Wang Jianmin, Su Haoxiang, Zhang Ting, Du Jiang, Cui Sheng, Yang Fan, Jin Qi
MOH Key Laboratory of Systems Biology of Pathogens, Institute of Pathogen Biology, Chinese Academy of Medical Sciences and Peking Union Medical College, Beijing, People's Republic of China.
PLoS One. 2014 Mar 24;9(3):e92565. doi: 10.1371/journal.pone.0092565. eCollection 2014.
Enterovirus 71 (EV71) is the major causative agent of hand, foot, and mouth disease, which has been continuously prevalent in Asia in recent years. In children, severe cases can lead to death, and no prophylactic or therapeutic measures against EV71 infection are available. The 3C proteases of EV71 play an important role in viral replication and are an ideal drug target. In previous work, we resolved the crystal structure for EV71 3Cpro. In this report, we took advantage of the automated docking program AutoDock 4.0 to simulate EV71 3Cpro-ligand conformation. 7-hydroxyflavone (HF) and its phosphate ester(FIP) were predicted to bind with EV71 3Cpro.In an in vitro protease inhibition assay, FIP inhibited EV71 3Cpro protease activity. Both flavones were highly active against EV71, protecting cells from EV71 infection. Replication of viral RNA and formation of EV71 plaque were all strongly inhibited in cells. These results indicated that HF and FIP may serve as potential protective agents in the treatment of patients with chronic EV71 infection.

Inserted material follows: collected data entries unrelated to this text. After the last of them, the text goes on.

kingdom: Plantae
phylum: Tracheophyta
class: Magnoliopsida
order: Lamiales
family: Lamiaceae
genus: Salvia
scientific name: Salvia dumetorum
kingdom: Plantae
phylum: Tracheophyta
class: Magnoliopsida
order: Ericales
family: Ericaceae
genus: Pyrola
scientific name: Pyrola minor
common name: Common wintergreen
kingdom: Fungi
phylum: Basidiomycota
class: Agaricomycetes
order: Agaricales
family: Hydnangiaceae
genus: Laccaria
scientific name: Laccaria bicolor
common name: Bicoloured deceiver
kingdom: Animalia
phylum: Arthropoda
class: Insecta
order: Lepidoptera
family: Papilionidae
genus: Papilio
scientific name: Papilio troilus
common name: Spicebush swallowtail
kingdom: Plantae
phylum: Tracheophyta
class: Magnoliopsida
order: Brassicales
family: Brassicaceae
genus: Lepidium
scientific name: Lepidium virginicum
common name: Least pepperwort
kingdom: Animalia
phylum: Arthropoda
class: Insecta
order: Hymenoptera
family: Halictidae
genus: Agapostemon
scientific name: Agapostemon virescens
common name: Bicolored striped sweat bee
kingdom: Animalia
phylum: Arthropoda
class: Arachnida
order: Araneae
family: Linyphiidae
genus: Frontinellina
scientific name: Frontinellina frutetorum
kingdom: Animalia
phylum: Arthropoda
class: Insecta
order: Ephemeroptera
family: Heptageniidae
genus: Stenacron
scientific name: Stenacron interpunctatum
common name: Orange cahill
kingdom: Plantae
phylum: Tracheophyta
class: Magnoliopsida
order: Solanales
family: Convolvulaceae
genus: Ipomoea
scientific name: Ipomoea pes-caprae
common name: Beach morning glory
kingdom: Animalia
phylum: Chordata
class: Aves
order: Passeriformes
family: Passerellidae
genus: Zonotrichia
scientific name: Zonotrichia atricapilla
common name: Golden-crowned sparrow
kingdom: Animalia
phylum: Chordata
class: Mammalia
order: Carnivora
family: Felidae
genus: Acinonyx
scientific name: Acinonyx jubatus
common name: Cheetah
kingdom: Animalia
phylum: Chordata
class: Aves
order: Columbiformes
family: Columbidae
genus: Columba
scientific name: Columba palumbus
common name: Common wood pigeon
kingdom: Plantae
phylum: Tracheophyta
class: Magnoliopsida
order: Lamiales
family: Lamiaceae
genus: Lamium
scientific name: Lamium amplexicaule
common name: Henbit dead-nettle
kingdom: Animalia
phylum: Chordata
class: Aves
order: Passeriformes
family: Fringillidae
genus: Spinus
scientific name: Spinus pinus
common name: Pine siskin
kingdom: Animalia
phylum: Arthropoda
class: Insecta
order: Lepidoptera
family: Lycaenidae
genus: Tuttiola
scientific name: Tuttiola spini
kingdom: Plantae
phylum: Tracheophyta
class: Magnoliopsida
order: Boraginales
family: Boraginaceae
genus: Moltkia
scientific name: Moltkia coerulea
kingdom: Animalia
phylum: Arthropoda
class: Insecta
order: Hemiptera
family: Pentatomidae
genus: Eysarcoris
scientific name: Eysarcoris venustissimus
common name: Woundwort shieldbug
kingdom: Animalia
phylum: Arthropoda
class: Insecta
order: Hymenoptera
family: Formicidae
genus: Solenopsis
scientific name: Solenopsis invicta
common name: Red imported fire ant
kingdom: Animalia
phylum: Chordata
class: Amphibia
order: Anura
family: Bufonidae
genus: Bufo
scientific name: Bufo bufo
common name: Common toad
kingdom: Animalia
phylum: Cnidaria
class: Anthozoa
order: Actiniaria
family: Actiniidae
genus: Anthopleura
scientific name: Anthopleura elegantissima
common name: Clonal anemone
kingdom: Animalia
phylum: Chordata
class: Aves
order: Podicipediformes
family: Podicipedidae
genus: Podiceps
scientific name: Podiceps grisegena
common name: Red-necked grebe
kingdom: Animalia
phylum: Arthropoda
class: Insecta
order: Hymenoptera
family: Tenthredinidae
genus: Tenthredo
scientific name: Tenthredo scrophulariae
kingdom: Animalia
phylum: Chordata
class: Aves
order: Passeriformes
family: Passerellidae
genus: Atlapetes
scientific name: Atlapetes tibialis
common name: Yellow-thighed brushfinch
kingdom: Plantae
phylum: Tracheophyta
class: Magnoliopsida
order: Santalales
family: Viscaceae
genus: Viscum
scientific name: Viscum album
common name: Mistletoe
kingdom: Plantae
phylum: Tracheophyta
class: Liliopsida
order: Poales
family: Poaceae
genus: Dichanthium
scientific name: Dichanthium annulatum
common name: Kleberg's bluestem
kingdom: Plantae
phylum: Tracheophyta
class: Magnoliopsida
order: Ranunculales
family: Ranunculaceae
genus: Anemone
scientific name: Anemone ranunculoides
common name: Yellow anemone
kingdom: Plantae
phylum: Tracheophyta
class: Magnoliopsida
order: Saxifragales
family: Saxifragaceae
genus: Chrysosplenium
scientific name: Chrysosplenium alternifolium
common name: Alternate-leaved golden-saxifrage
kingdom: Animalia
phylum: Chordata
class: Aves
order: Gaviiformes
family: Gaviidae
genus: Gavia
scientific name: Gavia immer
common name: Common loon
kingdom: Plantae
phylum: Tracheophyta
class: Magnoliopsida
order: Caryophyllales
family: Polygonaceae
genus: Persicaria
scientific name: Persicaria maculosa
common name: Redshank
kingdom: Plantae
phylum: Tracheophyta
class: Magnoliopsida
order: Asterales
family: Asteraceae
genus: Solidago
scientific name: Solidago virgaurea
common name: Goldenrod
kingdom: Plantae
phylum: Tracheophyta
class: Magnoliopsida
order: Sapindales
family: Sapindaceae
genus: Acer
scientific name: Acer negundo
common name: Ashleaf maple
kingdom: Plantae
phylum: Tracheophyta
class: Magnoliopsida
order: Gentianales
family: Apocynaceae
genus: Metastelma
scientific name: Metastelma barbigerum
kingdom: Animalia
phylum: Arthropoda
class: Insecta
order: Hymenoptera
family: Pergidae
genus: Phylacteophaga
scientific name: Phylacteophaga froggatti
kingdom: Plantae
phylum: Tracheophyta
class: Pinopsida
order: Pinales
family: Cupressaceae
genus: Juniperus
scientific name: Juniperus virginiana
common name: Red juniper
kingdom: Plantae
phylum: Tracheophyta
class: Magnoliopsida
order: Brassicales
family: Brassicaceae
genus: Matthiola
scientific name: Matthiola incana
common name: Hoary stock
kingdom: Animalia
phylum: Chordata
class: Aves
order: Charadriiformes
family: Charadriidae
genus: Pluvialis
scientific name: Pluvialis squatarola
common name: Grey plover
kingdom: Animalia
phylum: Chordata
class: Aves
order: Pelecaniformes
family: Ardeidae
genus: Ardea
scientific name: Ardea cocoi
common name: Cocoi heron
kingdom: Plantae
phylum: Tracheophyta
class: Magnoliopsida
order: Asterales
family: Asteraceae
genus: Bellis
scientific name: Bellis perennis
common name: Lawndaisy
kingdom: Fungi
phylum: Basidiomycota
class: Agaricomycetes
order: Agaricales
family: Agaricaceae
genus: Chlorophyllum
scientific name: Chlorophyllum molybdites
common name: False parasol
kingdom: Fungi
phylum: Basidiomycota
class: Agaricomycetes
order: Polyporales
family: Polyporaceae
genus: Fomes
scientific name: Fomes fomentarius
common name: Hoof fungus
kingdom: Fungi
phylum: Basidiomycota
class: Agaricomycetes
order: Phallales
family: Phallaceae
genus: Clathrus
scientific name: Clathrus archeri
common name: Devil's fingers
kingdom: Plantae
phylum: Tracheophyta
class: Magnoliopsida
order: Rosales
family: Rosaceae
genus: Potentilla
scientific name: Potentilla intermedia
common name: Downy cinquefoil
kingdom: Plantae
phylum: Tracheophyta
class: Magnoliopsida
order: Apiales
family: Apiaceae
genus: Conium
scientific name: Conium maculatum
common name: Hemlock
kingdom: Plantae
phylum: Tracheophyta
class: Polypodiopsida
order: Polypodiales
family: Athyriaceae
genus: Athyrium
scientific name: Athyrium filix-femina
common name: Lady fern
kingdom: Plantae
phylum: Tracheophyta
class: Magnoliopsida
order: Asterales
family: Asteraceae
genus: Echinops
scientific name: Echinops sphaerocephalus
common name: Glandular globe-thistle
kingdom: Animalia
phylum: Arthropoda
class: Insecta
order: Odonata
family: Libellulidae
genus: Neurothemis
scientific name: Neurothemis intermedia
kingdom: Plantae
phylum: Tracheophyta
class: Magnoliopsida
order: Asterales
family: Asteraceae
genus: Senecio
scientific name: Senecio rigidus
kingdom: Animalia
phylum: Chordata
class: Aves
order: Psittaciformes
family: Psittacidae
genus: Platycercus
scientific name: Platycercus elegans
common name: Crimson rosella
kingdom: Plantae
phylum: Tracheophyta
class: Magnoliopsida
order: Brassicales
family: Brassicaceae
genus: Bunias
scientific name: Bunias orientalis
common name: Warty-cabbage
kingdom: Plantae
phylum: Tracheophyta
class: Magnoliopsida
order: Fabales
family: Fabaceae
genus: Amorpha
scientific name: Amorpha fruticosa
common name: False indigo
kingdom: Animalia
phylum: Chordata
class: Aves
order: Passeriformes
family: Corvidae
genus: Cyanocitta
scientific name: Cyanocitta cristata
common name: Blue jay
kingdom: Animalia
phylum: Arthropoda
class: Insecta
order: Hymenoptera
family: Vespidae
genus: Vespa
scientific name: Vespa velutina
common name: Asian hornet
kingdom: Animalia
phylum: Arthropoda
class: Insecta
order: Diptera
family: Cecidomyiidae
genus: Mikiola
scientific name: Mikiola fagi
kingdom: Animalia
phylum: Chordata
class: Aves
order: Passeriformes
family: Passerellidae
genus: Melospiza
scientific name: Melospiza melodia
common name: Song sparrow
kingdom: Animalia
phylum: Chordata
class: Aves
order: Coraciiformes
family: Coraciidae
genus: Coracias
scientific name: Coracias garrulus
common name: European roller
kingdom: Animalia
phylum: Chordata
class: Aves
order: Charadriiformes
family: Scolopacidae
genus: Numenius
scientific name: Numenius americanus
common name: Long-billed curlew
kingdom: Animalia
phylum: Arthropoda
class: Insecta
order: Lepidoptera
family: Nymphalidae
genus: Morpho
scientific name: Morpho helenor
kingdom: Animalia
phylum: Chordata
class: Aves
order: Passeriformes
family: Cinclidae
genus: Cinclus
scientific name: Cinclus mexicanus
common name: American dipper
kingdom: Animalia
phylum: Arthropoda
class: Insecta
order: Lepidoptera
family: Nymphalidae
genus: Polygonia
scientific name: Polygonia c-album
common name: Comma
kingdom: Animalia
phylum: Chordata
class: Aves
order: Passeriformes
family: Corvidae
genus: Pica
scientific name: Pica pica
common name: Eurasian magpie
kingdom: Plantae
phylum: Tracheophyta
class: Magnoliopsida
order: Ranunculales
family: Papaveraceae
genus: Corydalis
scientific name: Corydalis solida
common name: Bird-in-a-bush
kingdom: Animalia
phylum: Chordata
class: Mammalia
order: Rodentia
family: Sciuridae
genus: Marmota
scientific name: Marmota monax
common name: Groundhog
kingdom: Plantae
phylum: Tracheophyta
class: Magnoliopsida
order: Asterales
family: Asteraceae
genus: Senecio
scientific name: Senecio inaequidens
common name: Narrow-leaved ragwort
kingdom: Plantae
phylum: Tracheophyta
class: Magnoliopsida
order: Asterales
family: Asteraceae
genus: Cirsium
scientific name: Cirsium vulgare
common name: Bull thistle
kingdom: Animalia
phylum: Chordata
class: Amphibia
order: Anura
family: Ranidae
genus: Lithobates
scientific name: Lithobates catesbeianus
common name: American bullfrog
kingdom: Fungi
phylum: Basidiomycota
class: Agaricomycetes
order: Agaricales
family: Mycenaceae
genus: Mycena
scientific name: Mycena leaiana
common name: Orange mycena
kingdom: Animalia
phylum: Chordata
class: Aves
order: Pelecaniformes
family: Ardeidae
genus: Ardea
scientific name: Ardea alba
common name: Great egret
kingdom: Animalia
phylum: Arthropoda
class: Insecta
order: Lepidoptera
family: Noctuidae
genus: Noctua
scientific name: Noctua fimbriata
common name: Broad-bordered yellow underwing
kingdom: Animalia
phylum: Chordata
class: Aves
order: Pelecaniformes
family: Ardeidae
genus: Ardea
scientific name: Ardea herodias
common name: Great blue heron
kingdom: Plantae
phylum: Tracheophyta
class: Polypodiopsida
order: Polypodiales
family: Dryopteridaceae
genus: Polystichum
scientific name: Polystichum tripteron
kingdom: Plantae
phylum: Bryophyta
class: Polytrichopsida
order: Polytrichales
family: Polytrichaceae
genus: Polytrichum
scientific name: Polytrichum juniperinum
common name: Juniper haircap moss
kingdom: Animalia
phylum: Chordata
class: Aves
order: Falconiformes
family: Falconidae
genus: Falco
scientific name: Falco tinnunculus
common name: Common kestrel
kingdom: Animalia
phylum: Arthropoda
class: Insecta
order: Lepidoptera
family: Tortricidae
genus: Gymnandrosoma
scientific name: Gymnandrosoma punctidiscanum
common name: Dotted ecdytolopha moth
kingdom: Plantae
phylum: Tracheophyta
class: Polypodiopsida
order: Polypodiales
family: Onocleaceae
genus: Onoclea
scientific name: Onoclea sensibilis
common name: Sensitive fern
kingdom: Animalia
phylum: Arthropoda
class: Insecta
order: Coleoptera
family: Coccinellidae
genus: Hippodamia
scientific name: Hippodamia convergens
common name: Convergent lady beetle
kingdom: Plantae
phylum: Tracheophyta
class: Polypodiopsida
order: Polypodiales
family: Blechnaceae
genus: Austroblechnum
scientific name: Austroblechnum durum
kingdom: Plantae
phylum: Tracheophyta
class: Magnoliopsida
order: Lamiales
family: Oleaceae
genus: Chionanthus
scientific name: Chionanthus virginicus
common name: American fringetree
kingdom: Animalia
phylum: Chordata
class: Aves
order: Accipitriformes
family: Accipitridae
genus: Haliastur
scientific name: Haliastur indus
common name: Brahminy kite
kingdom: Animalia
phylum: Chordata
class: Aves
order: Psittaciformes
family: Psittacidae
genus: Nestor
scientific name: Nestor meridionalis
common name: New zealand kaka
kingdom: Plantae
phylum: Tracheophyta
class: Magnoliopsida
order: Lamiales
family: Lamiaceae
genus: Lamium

肠道病毒71型(EV71)是手足口病的主要病原体,近年来在亚洲持续流行。在儿童中,严重病例可导致死亡,目前尚无针对EV71感染的预防或治疗措施。EV71的3C蛋白酶在病毒复制中起重要作用,是理想的药物靶点。在之前的工作中,我们解析了EV71 3Cpro的晶体结构。在本报告中,我们利用自动对接程序AutoDock 4.0模拟EV71 3Cpro-配体构象。预测7-羟基黄酮(HF)及其磷酸酯(FIP)与EV71 3Cpro结合。在体外蛋白酶抑制试验中,FIP抑制EV71 3Cpro蛋白酶活性。两种黄酮对EV71均具有高活性,可保护细胞免受EV71感染。病毒RNA的复制和EV71空斑的形成在细胞中均受到强烈抑制。这些结果表明,HF和FIP可能作为潜在的保护剂用于治疗慢性EV71感染患者。